Abstract

The anxiolytic potential of the selective ς₂ ligand 1-(4-fluorophenyl)-3-[4-[4-(4-fluorophenyl)-1-piperidinyl]-1-butyl]-1H-indole (Lu 28-179) was assessed in various animal models of anxiety in rodents. Lu 28-179 facilitated the exploratory behavior of mice and rats in the black and white two-compartment box over a large dose range. In the rat, the minimal effective dose (MED) was 0.18 nmol/kg (0.1 μg/kg), and in the mouse, the MED was 0.00018 nmol/kg (0.1 ng/kg). The anxiolytic-like effect was maintained after treatment with 1 μg/kg/day for up to 14 days, and no anxiogenic-like effects were seen upon withdrawal from repeated treatment. Lu 28-179 increased the time that pairs of rats spent in active social interaction (unfamiliar high-light conditions), MED = 0.1 ng/kg.

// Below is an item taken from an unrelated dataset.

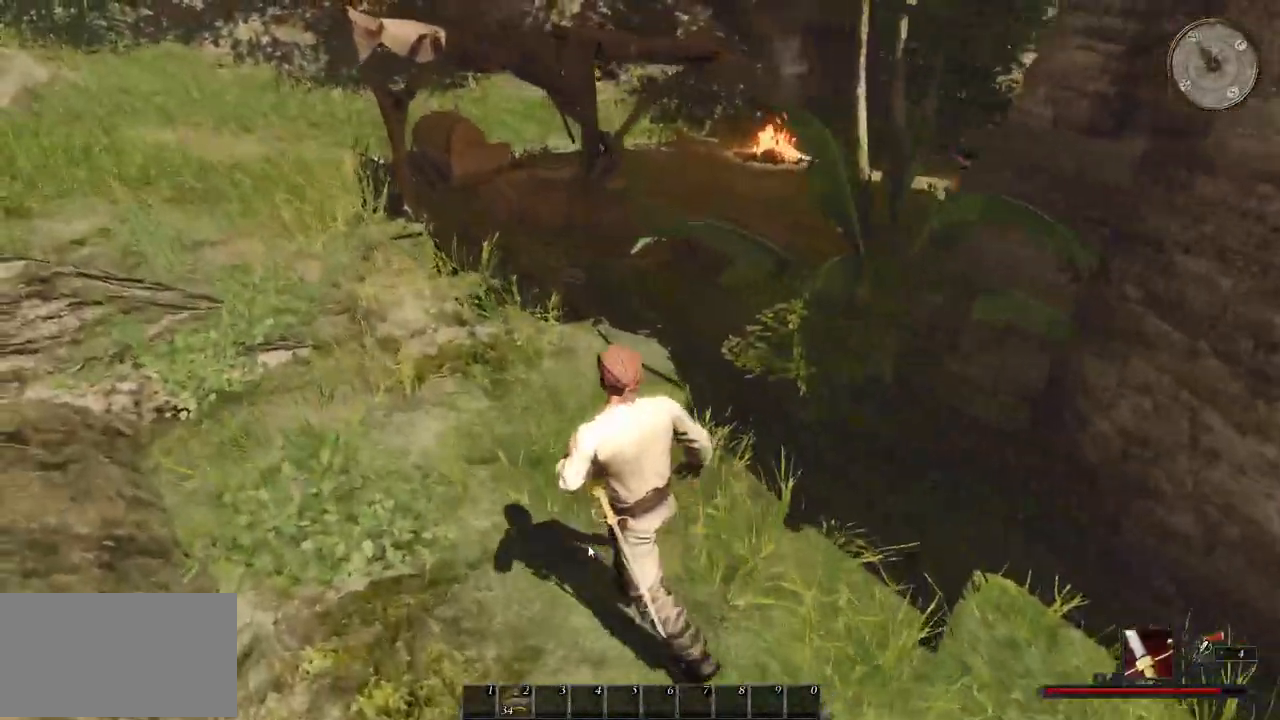
{"keys": ["w"], "mouse": [], "events": [[20, "a", "up"]]}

Daily treatment with Lu 28-179 (1.8 nmol/kg = 1 μg/kg/day) for up to 4 weeks increased the social interaction time significantly compared with controls, and no anxiogenic-like effects were seen upon withdrawal. Furthermore, Lu 28-179 reversed shock-induced suppression of drinking in the rat (MED = 18,000 nmol/kg = 10 mg/kg). Lu 28-179 did not inhibit footshock-induced ultrasonic vocalization in the rat or isolation-induced aggressive behavior in the mouse. Lu 28-179 was over 100 times more potent than diazepam in the rat and mouse black and white test box and the rat social interaction test, whereas the potency of Lu 28-179 was comparable to that of lorazepam in reversal of shock-induced suppression of drinking. Lu 28-179 neither induced sedation nor impaired motor coordination, even at high doses (70,000 nmol/kg = 40 mg/kg). In conclusion, Lu 28-179 exerts potent and long-lasting anxiolytic-like effects in rodents without inducing sedation and withdrawal anxiogenesis.